Ja maar jij laat weer een heleboel weg he, uit het artikel
Plug heeft nog maar sinds kort een float van meer dan 75 miljoen dollar.
Dus dat ze al lang bestaan, is niet relevant. Pas bij meer dan 75m wordt je een accelerated filer.
Je bent een kwakzalver, Ridder.
Hier is de rest van het artikel:
It's worth noting that designated emerging growth companies (EGCs) created under the JOBS Act are exempt from Section 404(b) so long as they maintain EGC status, which among other requirements, allows for a public float up to the $700 million threshold for "large accelerated filer" status. All other public companies are subject to the Section 404(b) requirement when they become accelerated filers after reaching a public float of $75 million.
Implications for Investors
The purpose of the auditor's report on ICFR is to provide a higher level of assurance that a company's financial reports are reliable.

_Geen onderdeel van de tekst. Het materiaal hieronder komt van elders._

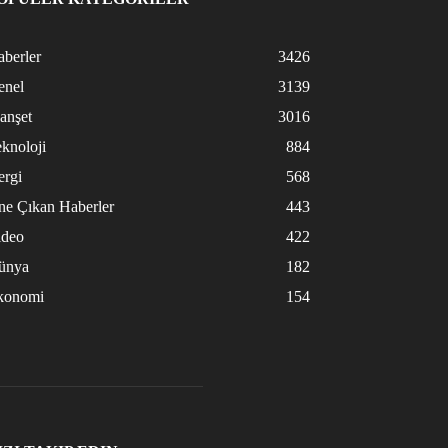
berler
3426
enel
3139
anşet
3016
knoloji
884
ergi
568
ne Çıkan Haberler
443
ideo
422
ünya
182
konomi
154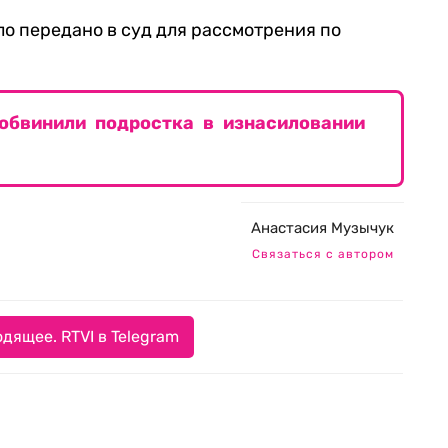
ло передано в суд для рассмотрения по
обвинили подростка в изнасиловании
Анастасия Музычук
Связаться с автором
дящее. RTVI в Telegram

From a practical perspective, the additional requirement pushes management to take a closer look at its internal processes to mitigate the risk of errors and fraud.
In the Plug Power example, the company announced on March 30, 2015--less than two weeks after missing its new accelerated filer deadline--that it had replaced its long-time chief accounting officer (CAO). Although Plug Power's external auditors reported no material weaknesses in the company's ICFR, the personnel change suggests that the additional scrutiny over the company's internal processes may have revealed some areas for improvement.

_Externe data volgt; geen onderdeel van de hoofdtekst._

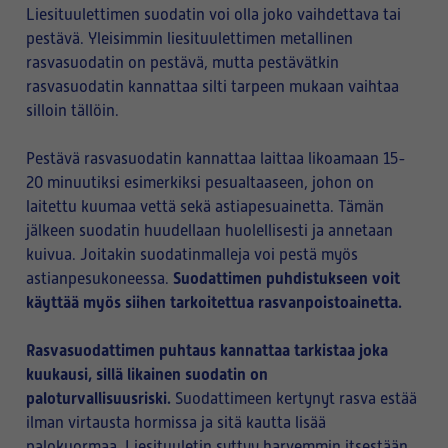
Liesituulettimen suodatin voi olla joko vaihdettava tai
pestävä. Yleisimmin liesituulettimen metallinen
rasvasuodatin on pestävä, mutta pestävätkin
rasvasuodatin kannattaa silti tarpeen mukaan vaihtaa
silloin tällöin.
Pestävä rasvasuodatin kannattaa laittaa likoamaan 15-
20 minuutiksi esimerkiksi pesualtaaseen, johon on
laitettu kuumaa vettä sekä astiapesuainetta. Tämän
jälkeen suodatin huudellaan huolellisesti ja annetaan
kuivua. Joitakin suodatinmalleja voi pestä myös
Suodattimen puhdistukseen voit
astianpesukoneessa.
käyttää myös siihen tarkoitettua rasvanpoistoainetta.
Rasvasuodattimen puhtaus kannattaa tarkistaa joka
kuukausi, sillä likainen suodatin on
paloturvallisuusriski.
Suodattimeen kertynyt rasva estää
ilman virtausta hormissa ja sitä kautta lisää
palokuormaa. Liesituuletin syttyy harvemmin itsestään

For a company like Plug Power that has a complex--and perhaps unique--product and service delivery model and immense pressure to become profitable, revenue recognition practices present a substantial risk under normal circumstances. But due to a completely new revenue recognition standard recently released by the Financial Accounting Standards Board (FASB), circumstances surrounding the financial reporting process are anything but normal for Plug Power and all other companies reporting under US GAAP.
The new FASB mandate requires companies to completely reevaluate the way they recognize revenue and disclose the effects of applying the new standard. This process will place companies' current and past revenue recognition practices under a microscope. The new standard is currently scheduled to take effect in 2017 (for reporting periods beginning after Dec. 15, 2016), for all US public companies. The 2017 deadline may not seem very close, but the standard requires companies to look back two years--to 2015--and retrospectively apply the new revenue recognition model (or use an alternate method that looks back on a contract-by-contract basis).

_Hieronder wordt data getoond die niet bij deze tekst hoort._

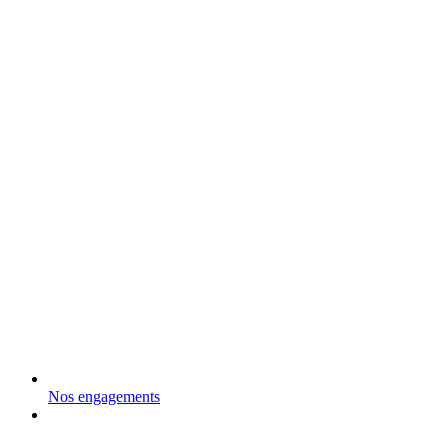
Nos engagements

For a company like Plug Power that has just graduated to a new level of auditor scrutiny on its ICFR and installed a new CAO, implementation of the new revenue recognition standard further increases the risk that errors or fraud could be detected and require the company to restate financial reports from prior periods. On a forward-looking basis, however, investors should have greater confidence in Plug Power's reported results.